* **Exercise brief**
Make an exact copy of the listing so that no picture is carried over.

* **Record set**
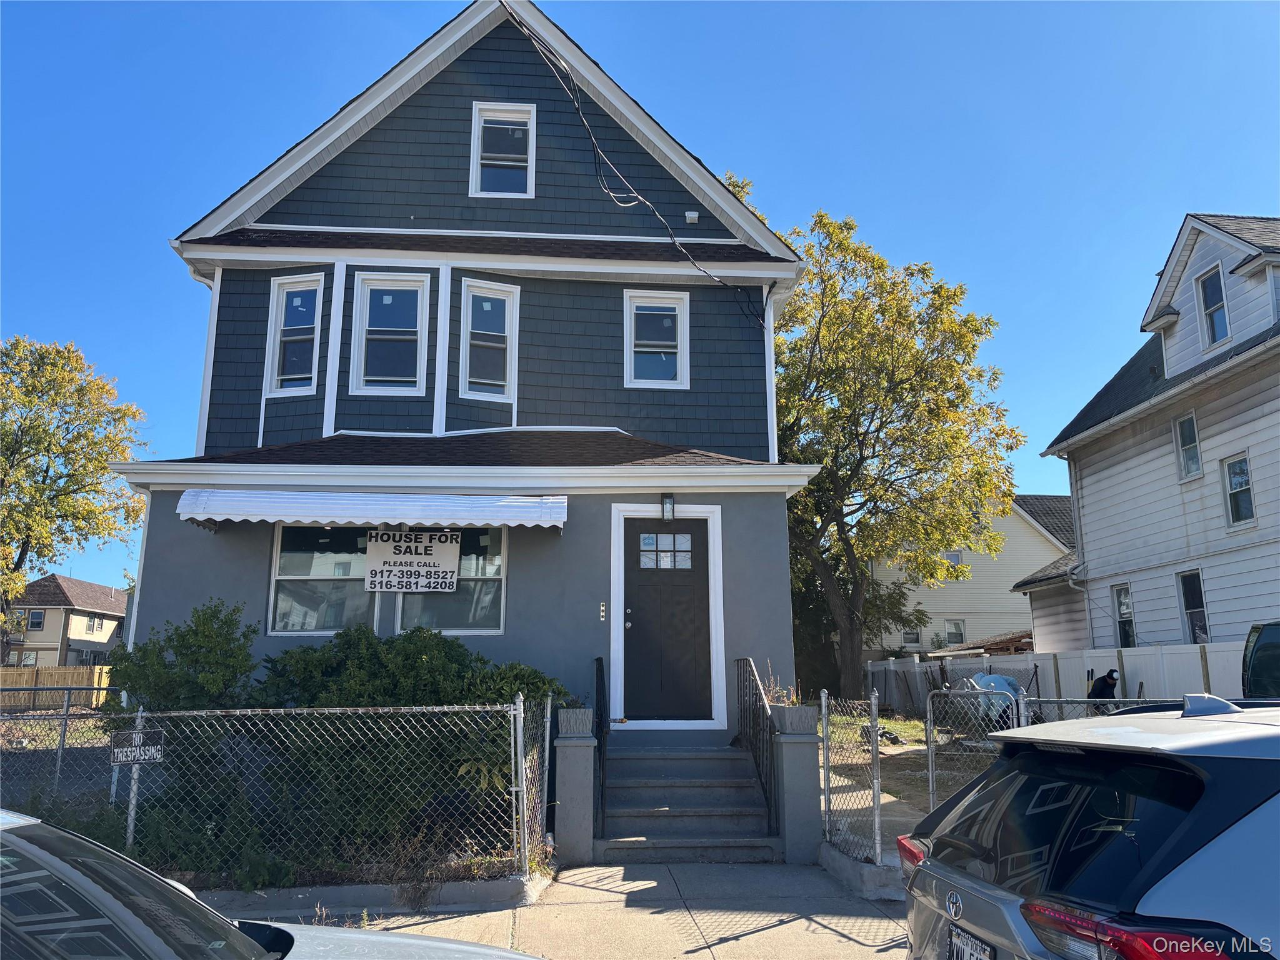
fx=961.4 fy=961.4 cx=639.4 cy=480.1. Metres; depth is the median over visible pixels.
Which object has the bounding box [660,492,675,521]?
wall lamp
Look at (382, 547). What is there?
sign
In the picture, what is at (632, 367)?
window
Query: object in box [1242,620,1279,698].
vehicle
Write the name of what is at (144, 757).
sign
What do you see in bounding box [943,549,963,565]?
window
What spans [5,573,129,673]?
distant house
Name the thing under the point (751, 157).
sky
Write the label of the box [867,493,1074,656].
neighboring house
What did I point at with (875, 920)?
pavement
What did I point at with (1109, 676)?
person
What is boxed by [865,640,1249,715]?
white fence
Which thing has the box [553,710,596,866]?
pillar
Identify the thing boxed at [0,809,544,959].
car
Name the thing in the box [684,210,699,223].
vent
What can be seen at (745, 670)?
stair railing
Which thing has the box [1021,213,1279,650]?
white house
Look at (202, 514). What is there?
awning
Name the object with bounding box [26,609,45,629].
window
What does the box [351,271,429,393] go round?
window
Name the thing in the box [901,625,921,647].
window
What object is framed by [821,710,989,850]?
dirt yard
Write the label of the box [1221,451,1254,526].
window
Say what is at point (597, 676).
stair railing
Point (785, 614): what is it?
gray house
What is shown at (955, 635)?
window
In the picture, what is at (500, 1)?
power line
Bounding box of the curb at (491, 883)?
[193,875,548,918]
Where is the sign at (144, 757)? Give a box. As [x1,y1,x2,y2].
[110,728,165,765]
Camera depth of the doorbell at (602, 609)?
10.13 m
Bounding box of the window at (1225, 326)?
[1196,264,1231,348]
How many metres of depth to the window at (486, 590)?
10.17 m
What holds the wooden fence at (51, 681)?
on the ground
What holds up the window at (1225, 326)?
in the white house at (1204, 452)
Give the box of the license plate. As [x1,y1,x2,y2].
[945,923,994,959]
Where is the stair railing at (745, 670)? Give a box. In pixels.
[734,656,779,831]
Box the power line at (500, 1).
[500,0,769,327]
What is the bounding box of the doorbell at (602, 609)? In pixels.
[598,601,606,620]
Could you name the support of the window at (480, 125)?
in the gray house at (785, 614)
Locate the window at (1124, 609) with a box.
[1110,583,1136,646]
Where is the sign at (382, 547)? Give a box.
[365,527,460,591]
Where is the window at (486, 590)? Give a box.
[391,524,506,632]
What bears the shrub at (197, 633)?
on the ground
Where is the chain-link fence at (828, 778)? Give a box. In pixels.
[818,690,884,866]
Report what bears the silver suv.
on the ground
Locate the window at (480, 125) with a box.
[469,102,534,198]
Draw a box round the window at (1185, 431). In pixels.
[1173,411,1202,479]
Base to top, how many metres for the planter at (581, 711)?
0.237 m
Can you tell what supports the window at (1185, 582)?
in the white house at (1204, 452)
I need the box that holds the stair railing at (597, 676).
[591,655,608,838]
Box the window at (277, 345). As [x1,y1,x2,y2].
[264,273,323,395]
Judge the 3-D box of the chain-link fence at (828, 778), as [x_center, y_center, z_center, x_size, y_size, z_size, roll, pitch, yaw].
[1.672,2.383,7.694,0.097,1.312,1.478,1,-11,-3]
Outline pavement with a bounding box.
[241,858,908,959]
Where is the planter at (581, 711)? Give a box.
[557,705,593,736]
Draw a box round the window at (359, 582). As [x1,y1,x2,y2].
[269,522,376,634]
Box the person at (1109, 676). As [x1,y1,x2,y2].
[1086,668,1119,705]
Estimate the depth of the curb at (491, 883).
6.41 m
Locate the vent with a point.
(692, 216)
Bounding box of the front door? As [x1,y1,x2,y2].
[621,520,709,721]
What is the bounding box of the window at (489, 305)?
[459,278,518,399]
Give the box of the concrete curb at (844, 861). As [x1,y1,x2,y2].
[816,839,905,901]
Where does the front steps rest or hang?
on the pavement
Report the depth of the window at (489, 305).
11.75 m
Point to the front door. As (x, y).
(634, 625)
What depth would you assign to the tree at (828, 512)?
23.31 m
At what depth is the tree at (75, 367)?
31.56 m
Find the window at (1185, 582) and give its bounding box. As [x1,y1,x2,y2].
[1176,568,1209,643]
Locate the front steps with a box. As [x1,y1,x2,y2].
[596,735,778,863]
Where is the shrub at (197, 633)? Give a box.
[108,598,261,712]
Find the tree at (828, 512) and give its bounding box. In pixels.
[722,186,1023,695]
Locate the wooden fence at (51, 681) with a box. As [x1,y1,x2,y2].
[0,664,116,709]
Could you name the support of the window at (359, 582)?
in the gray house at (785, 614)
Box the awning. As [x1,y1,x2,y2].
[176,486,568,530]
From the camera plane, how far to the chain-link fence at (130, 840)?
6.91 m
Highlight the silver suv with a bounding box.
[895,691,1279,959]
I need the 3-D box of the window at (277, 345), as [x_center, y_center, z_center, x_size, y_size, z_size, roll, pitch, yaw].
[-4.194,-1.761,11.733,0.647,1.685,0.314,1,-11,-3]
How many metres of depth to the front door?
10.47 m
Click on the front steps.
(709, 824)
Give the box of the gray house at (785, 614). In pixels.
[106,2,812,750]
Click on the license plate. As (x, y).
(984, 950)
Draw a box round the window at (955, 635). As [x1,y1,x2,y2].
[943,618,965,646]
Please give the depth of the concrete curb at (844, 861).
6.86 m
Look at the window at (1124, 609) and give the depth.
18.42 m
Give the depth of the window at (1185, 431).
16.87 m
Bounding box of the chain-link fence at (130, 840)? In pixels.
[0,697,538,883]
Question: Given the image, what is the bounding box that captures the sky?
[0,0,1279,610]
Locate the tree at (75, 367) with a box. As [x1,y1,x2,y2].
[0,336,149,652]
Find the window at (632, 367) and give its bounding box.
[623,289,690,388]
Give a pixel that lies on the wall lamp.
(669, 499)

* **Exercise result**
fx=961.4 fy=961.4 cx=639.4 cy=480.1. Metres; depth is the median over visible pixels.
Which object has the bounding box [660,492,675,521]?
wall lamp
Look at (382, 547). What is there?
sign
In the picture, what is at (632, 367)?
window
Query: object in box [1242,620,1279,698].
vehicle
Write the name of what is at (144, 757).
sign
What do you see in bounding box [943,549,963,565]?
window
What spans [5,573,129,673]?
distant house
Name the thing under the point (751, 157).
sky
Write the label of the box [867,493,1074,656].
neighboring house
What did I point at with (875, 920)?
pavement
What did I point at with (1109, 676)?
person
What is boxed by [865,640,1249,715]?
white fence
Which thing has the box [553,710,596,866]?
pillar
Identify the thing boxed at [0,809,544,959].
car
Name the thing in the box [684,210,699,223].
vent
What can be seen at (745, 670)?
stair railing
Which thing has the box [1021,213,1279,650]?
white house
Look at (202, 514). What is there?
awning
Name the object with bounding box [26,609,45,629].
window
What does the box [351,271,429,393] go round?
window
Name the thing in the box [901,625,921,647].
window
What object is framed by [821,710,989,850]?
dirt yard
Write the label of the box [1221,451,1254,526].
window
Say what is at point (597, 676).
stair railing
Point (785, 614): what is it?
gray house
What is shown at (955, 635)?
window
In the picture, what is at (500, 1)?
power line
Bounding box of the curb at (491, 883)?
[193,875,548,918]
Where is the sign at (144, 757)? Give a box. As [x1,y1,x2,y2].
[110,728,165,765]
Camera depth of the doorbell at (602, 609)?
10.13 m
Bounding box of the window at (1225, 326)?
[1196,264,1231,348]
How many metres of depth to the window at (486, 590)?
10.17 m
What holds the wooden fence at (51, 681)?
on the ground
What holds up the window at (1225, 326)?
in the white house at (1204, 452)
Give the box of the license plate. As [x1,y1,x2,y2].
[945,923,994,959]
Where is the stair railing at (745, 670)? Give a box. In pixels.
[734,656,779,831]
Box the power line at (500, 1).
[500,0,769,327]
What is the bounding box of the doorbell at (602, 609)? In pixels.
[598,601,606,620]
Could you name the support of the window at (480, 125)?
in the gray house at (785, 614)
Locate the window at (1124, 609) with a box.
[1110,583,1136,646]
Where is the sign at (382, 547)? Give a box.
[365,527,460,591]
Where is the window at (486, 590)? Give a box.
[391,524,506,632]
What bears the shrub at (197, 633)?
on the ground
Where is the chain-link fence at (828, 778)? Give a box. In pixels.
[818,690,884,866]
Report what bears the silver suv.
on the ground
Locate the window at (480, 125) with a box.
[469,102,534,198]
Draw a box round the window at (1185, 431). In pixels.
[1173,411,1202,479]
Base to top, how many metres for the planter at (581, 711)?
0.237 m
Can you tell what supports the window at (1185, 582)?
in the white house at (1204, 452)
I need the box that holds the stair railing at (597, 676).
[591,655,608,838]
Box the window at (277, 345). As [x1,y1,x2,y2].
[264,273,323,395]
Judge the 3-D box of the chain-link fence at (828, 778), as [x_center, y_center, z_center, x_size, y_size, z_size, roll, pitch, yaw].
[1.672,2.383,7.694,0.097,1.312,1.478,1,-11,-3]
Outline pavement with a bounding box.
[241,858,908,959]
Where is the planter at (581, 711)? Give a box.
[557,705,593,736]
Draw a box round the window at (359, 582). As [x1,y1,x2,y2].
[269,522,376,634]
Box the person at (1109, 676). As [x1,y1,x2,y2].
[1086,668,1119,705]
Estimate the depth of the curb at (491, 883).
6.41 m
Locate the vent with a point.
(692, 216)
Bounding box of the front door? As [x1,y1,x2,y2].
[621,520,709,721]
What is the bounding box of the window at (489, 305)?
[459,278,518,399]
Give the box of the concrete curb at (844, 861). As [x1,y1,x2,y2].
[816,839,905,901]
Where does the front steps rest or hang?
on the pavement
Report the depth of the window at (489, 305).
11.75 m
Point to the front door. As (x, y).
(634, 625)
What depth would you assign to the tree at (828, 512)?
23.31 m
At what depth is the tree at (75, 367)?
31.56 m
Find the window at (1185, 582) and give its bounding box. As [x1,y1,x2,y2].
[1176,568,1209,643]
Locate the front steps with a box. As [x1,y1,x2,y2].
[596,735,778,863]
Where is the shrub at (197, 633)? Give a box.
[108,598,261,712]
Find the tree at (828, 512) and give its bounding box. In pixels.
[722,186,1023,695]
Locate the wooden fence at (51, 681) with a box. As [x1,y1,x2,y2].
[0,664,116,709]
Could you name the support of the window at (359, 582)?
in the gray house at (785, 614)
Box the awning. As [x1,y1,x2,y2].
[176,486,568,530]
From the camera plane, how far to the chain-link fence at (130, 840)?
6.91 m
Highlight the silver suv with a bounding box.
[895,691,1279,959]
I need the 3-D box of the window at (277, 345), as [x_center, y_center, z_center, x_size, y_size, z_size, roll, pitch, yaw].
[-4.194,-1.761,11.733,0.647,1.685,0.314,1,-11,-3]
How many metres of depth to the front door?
10.47 m
Click on the front steps.
(709, 824)
Give the box of the gray house at (785, 614). In pixels.
[106,2,812,750]
Click on the license plate. As (x, y).
(984, 950)
Draw a box round the window at (955, 635). As [x1,y1,x2,y2].
[943,618,965,646]
Please give the depth of the concrete curb at (844, 861).
6.86 m
Look at the window at (1124, 609) and give the depth.
18.42 m
Give the depth of the window at (1185, 431).
16.87 m
Bounding box of the chain-link fence at (130, 840)? In pixels.
[0,697,538,883]
Question: Given the image, what is the bounding box that captures the sky?
[0,0,1279,610]
Locate the tree at (75, 367) with a box. As [x1,y1,x2,y2].
[0,336,149,652]
Find the window at (632, 367) and give its bounding box.
[623,289,690,388]
Give a pixel that lies on the wall lamp.
(669, 499)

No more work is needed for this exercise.